Another disturbing fact is that innocent persons are being harassed 
or killed in the counter-insurgency operations in the State and such 
unfortunate incidents alienated the common people of Assam. The 
recent killing of Buddheswar Moran in Doom Dooma by the Army in a 
case of mistaken identity led to widespread protests and though the 
Army apologised to the people and the Government ordered a probe into 
the unfortunate incident, it failed to pacify the people of that area 
who knew that Moran was not a member of the ULFA. This was not the 
first incident of killing of an innocent person during the operations 
against the ULFA as last year, ten persons were killed in firing by 
the police and security forces in Kakopathar in Tinsukia district 
when they were protesting against the killing of an innocent person 
by the Army. In an exchange of fire between the militants and 
security personnel, the possibility of innocents being hit by bullets 
in cross firing cannot be ruled out, but the security forces must try 
their best to ensure that no innocent is unduly harassed in the 
operations.
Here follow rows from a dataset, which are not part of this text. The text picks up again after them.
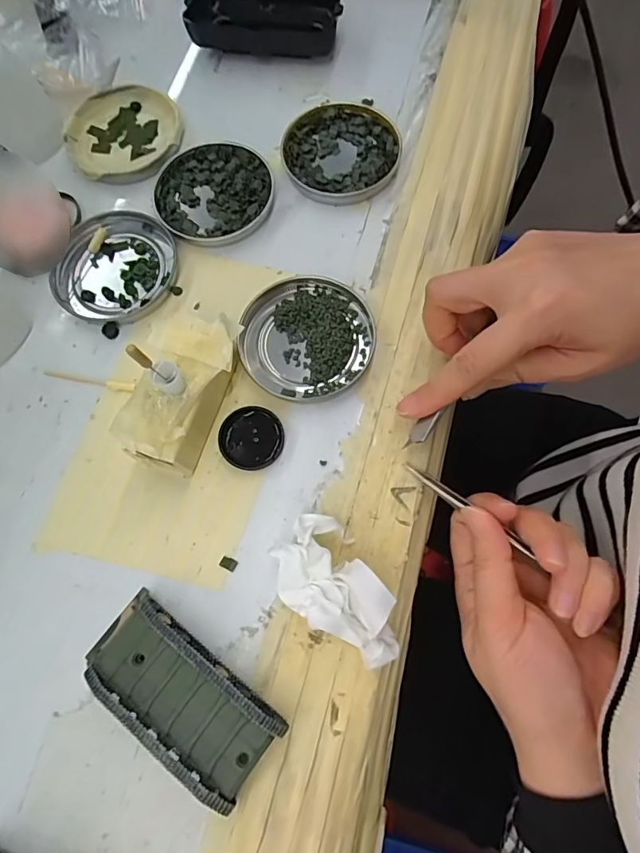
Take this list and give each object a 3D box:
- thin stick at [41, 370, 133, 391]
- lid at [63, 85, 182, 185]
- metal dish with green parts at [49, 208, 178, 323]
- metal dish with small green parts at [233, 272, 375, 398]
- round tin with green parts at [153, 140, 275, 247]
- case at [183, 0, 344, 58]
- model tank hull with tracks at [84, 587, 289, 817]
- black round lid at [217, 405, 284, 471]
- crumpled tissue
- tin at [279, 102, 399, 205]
[{"bbox_3d":[-0.139,-0.027,0.281,0.060,0.004,0.006,10,73,5],"label":"thin stick"},{"bbox_3d":[-0.140,-0.208,0.333,0.079,0.013,0.077,-1,73,2],"label":"lid"},{"bbox_3d":[-0.132,-0.103,0.302,0.073,0.007,0.077,-1,73,2],"label":"metal dish with green parts"},{"bbox_3d":[-0.008,-0.053,0.280,0.079,0.008,0.074,-1,73,2],"label":"metal dish with small green parts"},{"bbox_3d":[-0.071,-0.156,0.314,0.077,0.008,0.078,-1,73,2],"label":"round tin with green parts"},{"bbox_3d":[-0.041,-0.301,0.348,0.108,0.025,0.050,6,73,4],"label":"case"},{"bbox_3d":[-0.067,0.126,0.222,0.095,0.020,0.043,36,78,12],"label":"model tank hull with tracks"},{"bbox_3d":[-0.039,0.007,0.264,0.035,0.006,0.034,-1,73,2],"label":"black round lid"},{"bbox_3d":[0.009,0.078,0.225,0.073,0.035,0.043,40,78,13],"label":"crumpled tissue"},{"bbox_3d":[0.013,-0.187,0.319,0.079,0.010,0.079,-1,73,2],"label":"tin"}]

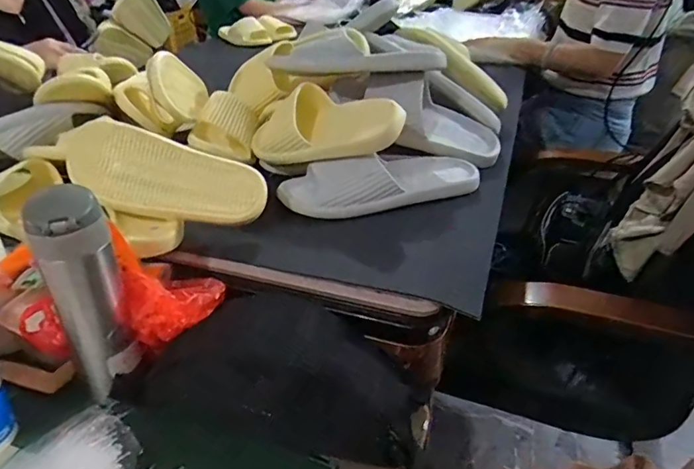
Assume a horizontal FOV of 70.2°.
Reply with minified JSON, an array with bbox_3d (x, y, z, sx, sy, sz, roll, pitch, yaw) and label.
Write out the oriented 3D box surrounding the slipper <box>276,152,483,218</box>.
[{"bbox_3d":[0.051,-0.080,0.676,0.278,0.068,0.103,-10,34,-15],"label":"slipper"}]

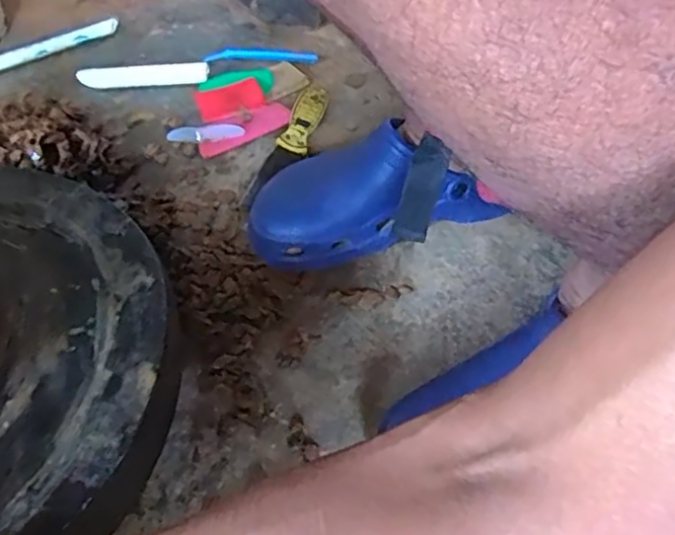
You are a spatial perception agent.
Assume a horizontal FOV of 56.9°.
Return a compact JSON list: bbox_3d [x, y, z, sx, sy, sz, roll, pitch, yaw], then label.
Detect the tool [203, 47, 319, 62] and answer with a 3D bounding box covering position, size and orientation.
[{"bbox_3d":[-0.093,-0.256,0.765,0.135,0.017,0.024,0,48,1],"label":"tool"}]

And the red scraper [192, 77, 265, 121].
[{"bbox_3d":[-0.121,-0.191,0.699,0.074,0.012,0.052,-20,51,-16],"label":"red scraper"}]

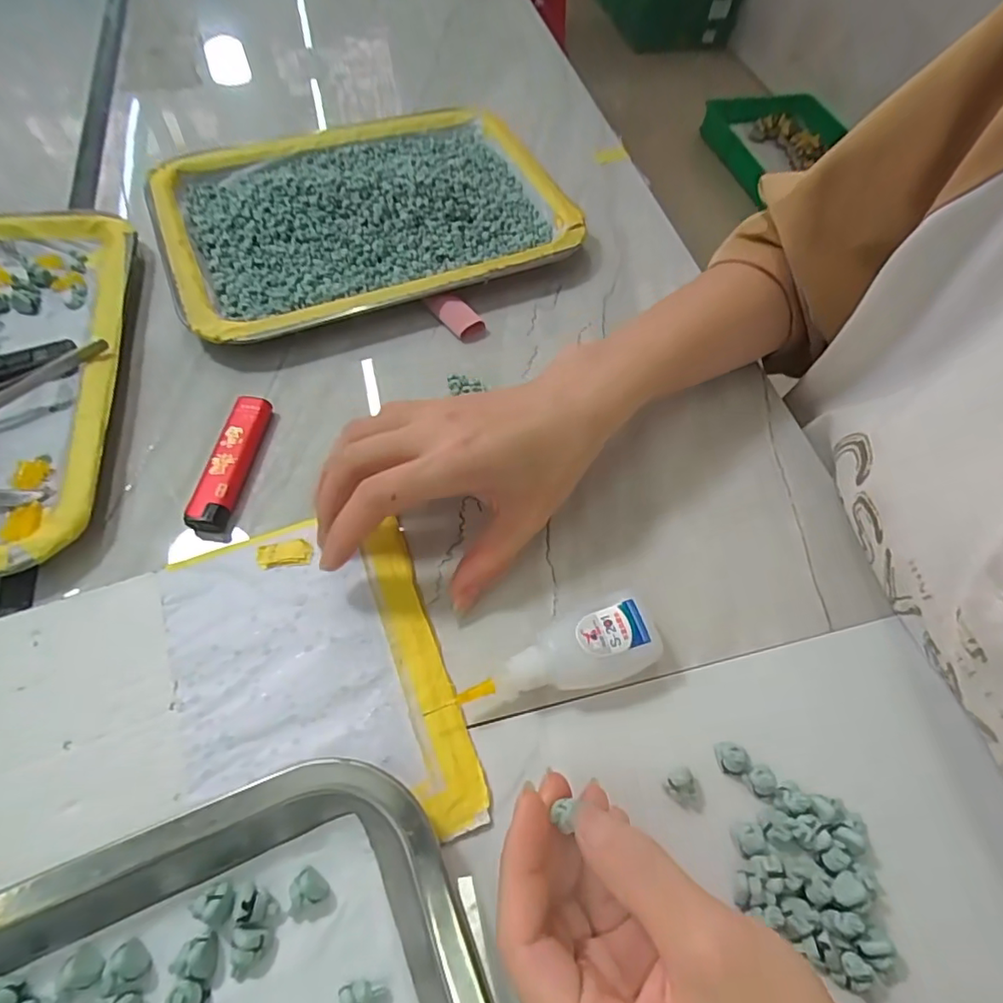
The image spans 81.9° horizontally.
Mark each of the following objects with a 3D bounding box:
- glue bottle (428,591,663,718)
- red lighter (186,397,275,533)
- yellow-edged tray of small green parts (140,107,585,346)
[{"bbox_3d":[0.022,0.070,0.248,0.090,0.022,0.033,-18,62,-14],"label":"glue bottle"},{"bbox_3d":[-0.140,-0.021,0.299,0.018,0.012,0.078,7,59,0],"label":"red lighter"},{"bbox_3d":[-0.094,-0.198,0.391,0.254,0.035,0.190,-20,63,-16],"label":"yellow-edged tray of small green parts"}]

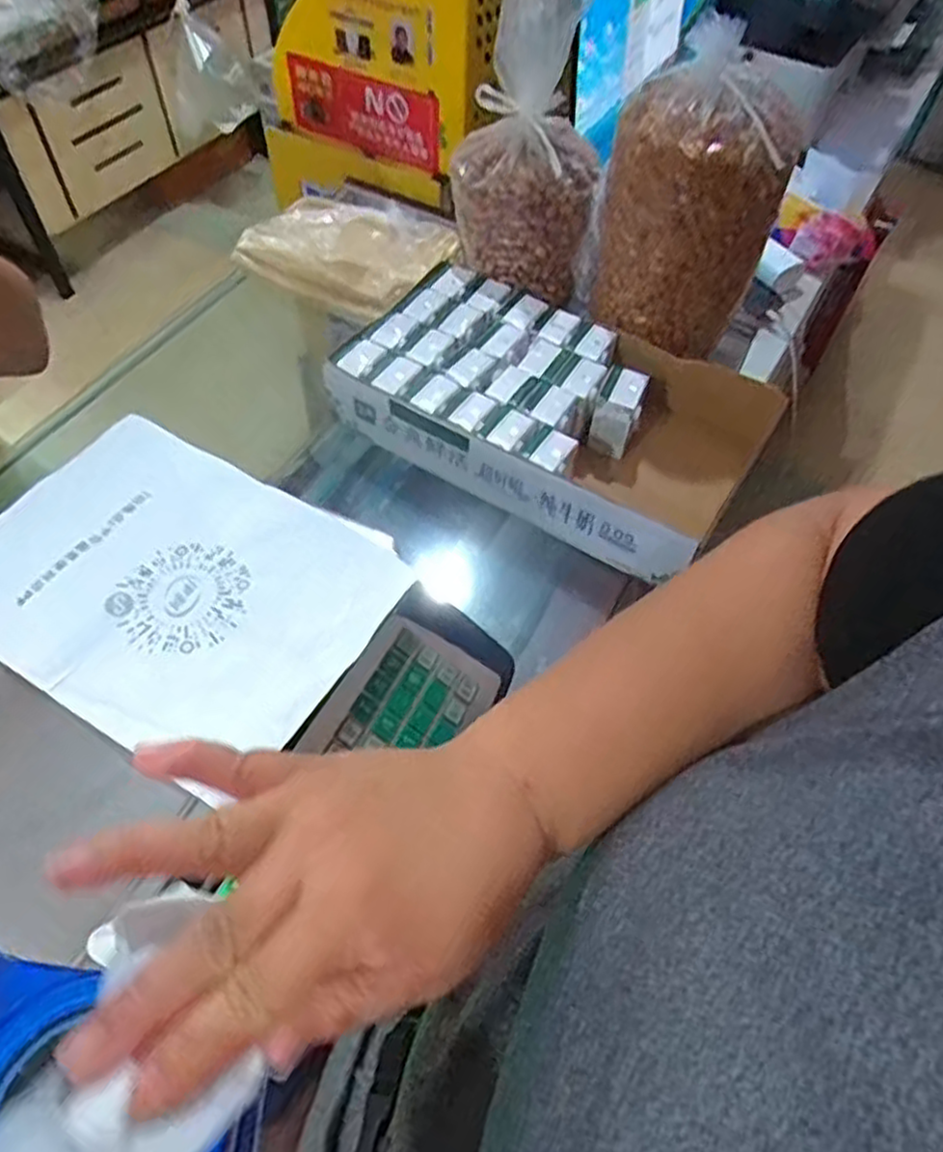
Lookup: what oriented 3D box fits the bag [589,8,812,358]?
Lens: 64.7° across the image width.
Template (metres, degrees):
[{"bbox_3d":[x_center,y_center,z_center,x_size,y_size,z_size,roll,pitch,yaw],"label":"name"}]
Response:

As language barrier often creates confusion and leads to 
unsavoury incidents, the Government must ensure that the Army 
personnel are accompanied by local police personnel during the 
operations. It should not be a difficult task to do so as the Army 
now operates under a Unified Command Structure headed by the Chief 
Minister himself. The Government can also think of offering a crash 
course on local customs to the personnel of the security forces 
brought in from other parts of the country before they are inducted 
into counter-insurgency operations in Assam.